• Task description:
Answer these from the Bríd Brennan biography below:
1. What role did she originate in Dancing at Lughnasa?
2. Who did she star alongside in the 1998 film version of that play?
3. In which city did her acting career begin?

---------- Provided passage

Bríd Brennan (born 1955) is an Irish actress who is known for her film, TV and theatre work. She originated the role of Agnes in the Brian Friel play Dancing at Lughnasa, for which she won the 1992 Tony Award for Best Featured Actress in a Play. She is also a three-time Olivier Award nominee; for Rutherford and Son (1995), The Little Foxes (2002) and The Ferryman (2018).

As well as her roles in the films Maeve 1982, Anne Devlin 1984 and Mike Leigh's Four days in July 1985, Brennan reprised her role of Agnes in the 1998 film version of Dancing at Lughnasa, starring alongside Meryl Streep. Her television credits include Cracker: Brotherly Love (1995), South Riding (2011) and The Escape Artist (2013).

Career

Early work
Beginning her acting career in Dublin, Brennan appeared in many of the major theatres including the Gate Theatre, the Abbey Theatre and the Gaiety Theatre, as well as touring community centres with Moving Theatre.

--------------------
---------- Given records

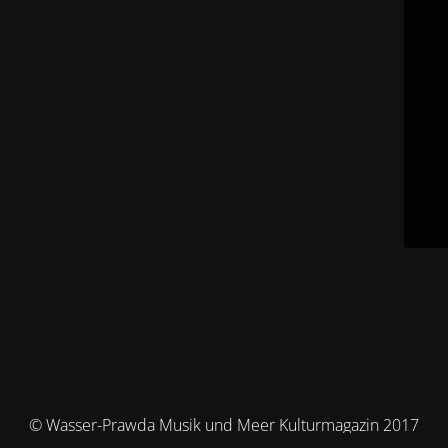
© Wasser-Prawda Musik und Meer Kulturmagazin 2017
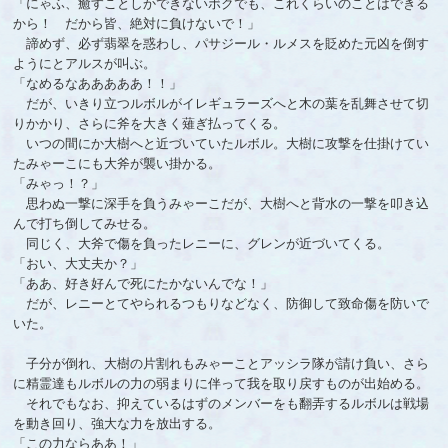
「にゃふ、癒すことしかできないボクでも、これくらいのことはできる
から！ だから皆、絶対に負けないで！」
諦めず、必ず翡翠を惑わし、パサジール・ルメスを貶めた元凶を倒す
ようにとアルスが叫ぶ。
「なめるなあああああ！！」
だが、いきり立つルボルがイレギュラーズへと木の葉を乱舞させて切
りかかり、さらに斧を大きく薙ぎ払ってくる。
いつの間にか大樹へと近づいていたルボル。大樹に攻撃を仕掛けてい
たみゃーこにも大斧が襲い掛かる。
「みゃっ！？」
思わぬ一撃に深手を負うみゃーこだが、大樹へと背水の一撃を叩き込
んで打ち倒してみせる。
同じく、大斧で傷を負ったレニーに、グレンが近づいてくる。
「おい、大丈夫か？」
「ああ、好き好んで死にたかないんでな！」
だが、レニーとてやられるつもりなどなく、防御して致命傷を防いで
いた。
子分が倒れ、大樹の片割れもみゃーことアッシラ隊が請け負い、さら
に精霊達もルボルの力の弱まりに伴って我を取り戻すものが出始める。
それでもなお、抑えているはずのメンバーをも翻弄するルボルは戦場
を動き回り、強大な力を放出する。
「この力ならああ！」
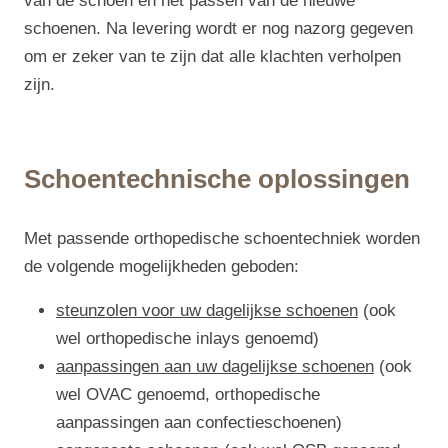
van de schoen en het passen van de nieuwe
schoenen. Na levering wordt er nog nazorg gegeven
om er zeker van te zijn dat alle klachten verholpen
zijn.
Schoentechnische oplossingen
Met passende orthopedische schoentechniek worden
de volgende mogelijkheden geboden:
steunzolen voor uw dagelijkse schoenen
(ook
wel orthopedische inlays genoemd)
aanpassingen aan uw dagelijkse schoenen
(ook
wel OVAC genoemd, orthopedische
aanpassingen aan confectieschoenen)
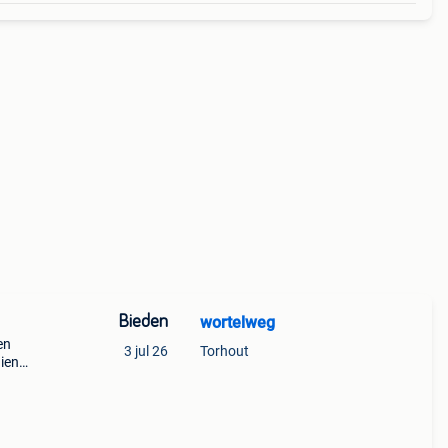
Bieden
wortelweg
en
3 jul 26
Torhout
ien
erk
p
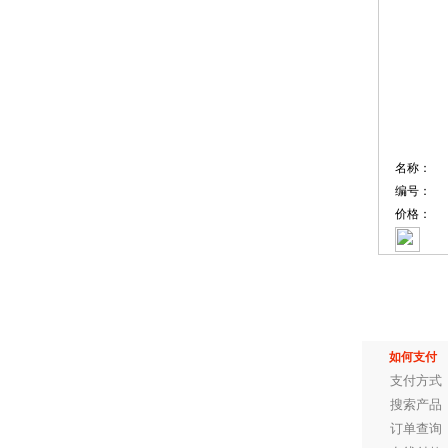
名称：
编号：
价格：
如何支付
支付方式
搜索产品
订单查询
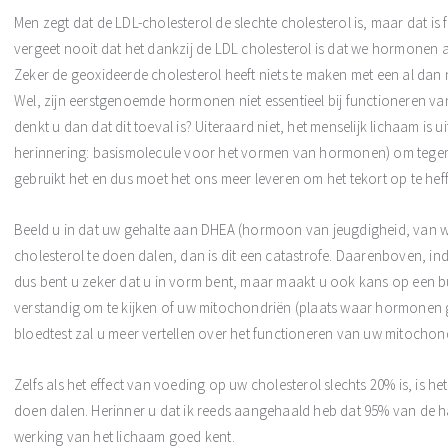
Men zegt dat de LDL-cholesterol de slechte cholesterol is, maar dat is 
vergeet nooit dat het dankzij de LDL cholesterol is dat we hormonen a
Zeker de geoxideerde cholesterol heeft niets te maken met een al dan
Wel, zijn eerstgenoemde hormonen niet essentieel bij functioneren van 
denkt u dan dat dit toeval is? Uiteraard niet, het menselijk lichaam is 
herinnering: basismolecule voor het vormen van hormonen) om tegemoe
gebruikt het en dus moet het ons meer leveren om het tekort op te hef
Beeld u in dat uw gehalte aan DHEA (hormoon van jeugdigheid, van we
cholesterol te doen dalen, dan is dit een catastrofe. Daarenboven, in
dus bent u zeker dat u in vorm bent, maar maakt u ook kans op een b
verstandig om te kijken of uw mitochondriën (plaats waar hormonen g
bloedtest zal u meer vertellen over het functioneren van uw mitochond
Zelfs als het effect van voeding op uw cholesterol slechts 20% is, is h
doen dalen. Herinner u dat ik reeds aangehaald heb dat 95% van de
werking van het lichaam goed kent.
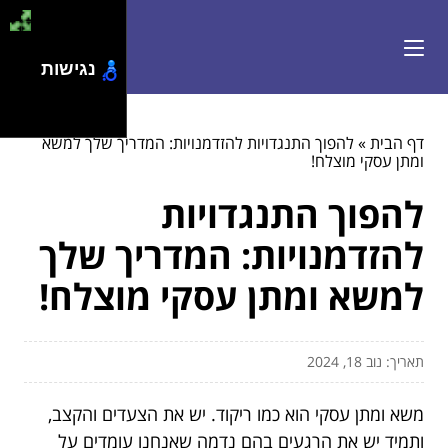
נגישות
דף הבית
»
להפוך התנגדויות להזדמנויות: המדריך שלך למשא
ומתן עסקי מוצלח!
להפוך התנגדויות
להזדמנויות: המדריך שלך
למשא ומתן עסקי מוצלח!
תאריך: נוב 18, 2024
משא ומתן עסקי הוא כמו ריקוד. יש את הצעדים והקצב,
ותמיד יש את הרגעים בהם נדמה שאנחנו עומדים על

--------------------

• Task result:
1. Agnes
2. Meryl Streep
3. Dublin